Task prompt: Using the listing below, give again exactly the lines from the line with "Vereiste velden zijn gemarkeerd met" to the line with "lieu à réinventer autour du vitrail", inclusive, without the pictures.

Input data:
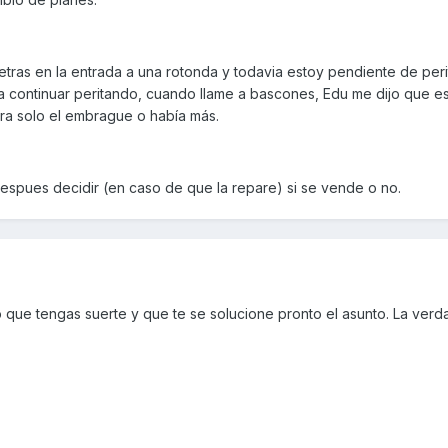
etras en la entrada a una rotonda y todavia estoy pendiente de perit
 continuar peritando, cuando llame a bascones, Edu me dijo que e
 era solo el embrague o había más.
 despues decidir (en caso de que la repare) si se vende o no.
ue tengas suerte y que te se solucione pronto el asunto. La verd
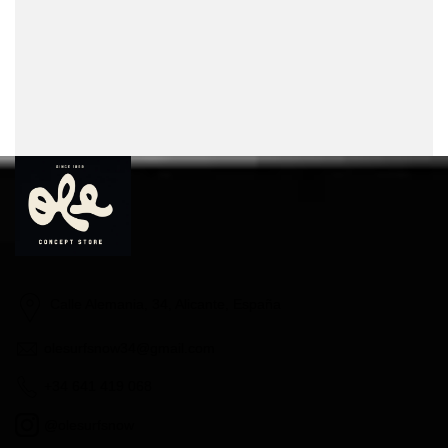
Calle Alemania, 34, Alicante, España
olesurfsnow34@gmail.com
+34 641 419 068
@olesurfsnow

* * *

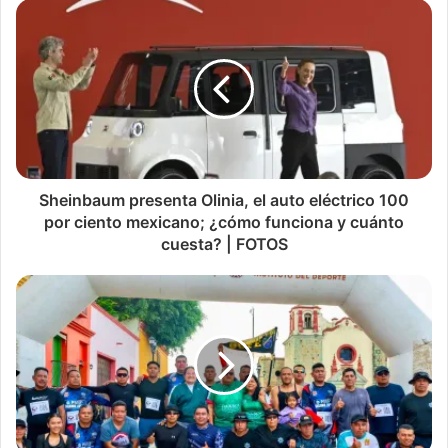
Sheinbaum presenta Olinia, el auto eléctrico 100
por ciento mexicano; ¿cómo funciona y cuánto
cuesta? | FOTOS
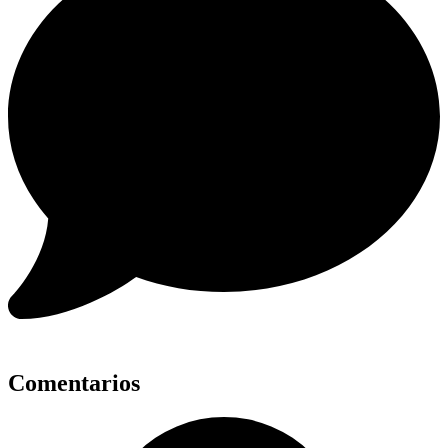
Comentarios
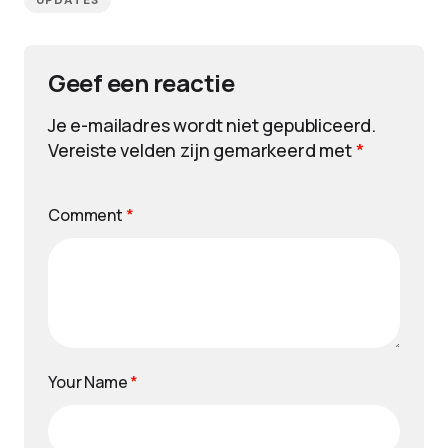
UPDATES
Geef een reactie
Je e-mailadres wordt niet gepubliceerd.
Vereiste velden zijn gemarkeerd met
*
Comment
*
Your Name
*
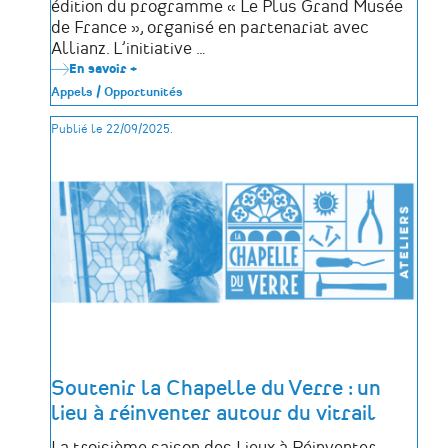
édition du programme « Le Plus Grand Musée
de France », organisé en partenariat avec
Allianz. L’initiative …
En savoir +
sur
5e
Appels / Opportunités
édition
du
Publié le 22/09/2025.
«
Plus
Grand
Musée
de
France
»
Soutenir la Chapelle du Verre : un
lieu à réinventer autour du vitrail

Answer space:
Vereiste velden zijn gemarkeerd met
*
Comment
*
Your Name
*
édition du programme « Le Plus Grand Musée
de France », organisé en partenariat avec
Allianz. L’initiative …
En savoir +
sur
5e
Appels / Opportunités
édition
du
Publié le 22/09/2025.
«
Plus
Grand
Musée
de
France
»
Soutenir la Chapelle du Verre : un
lieu à réinventer autour du vitrail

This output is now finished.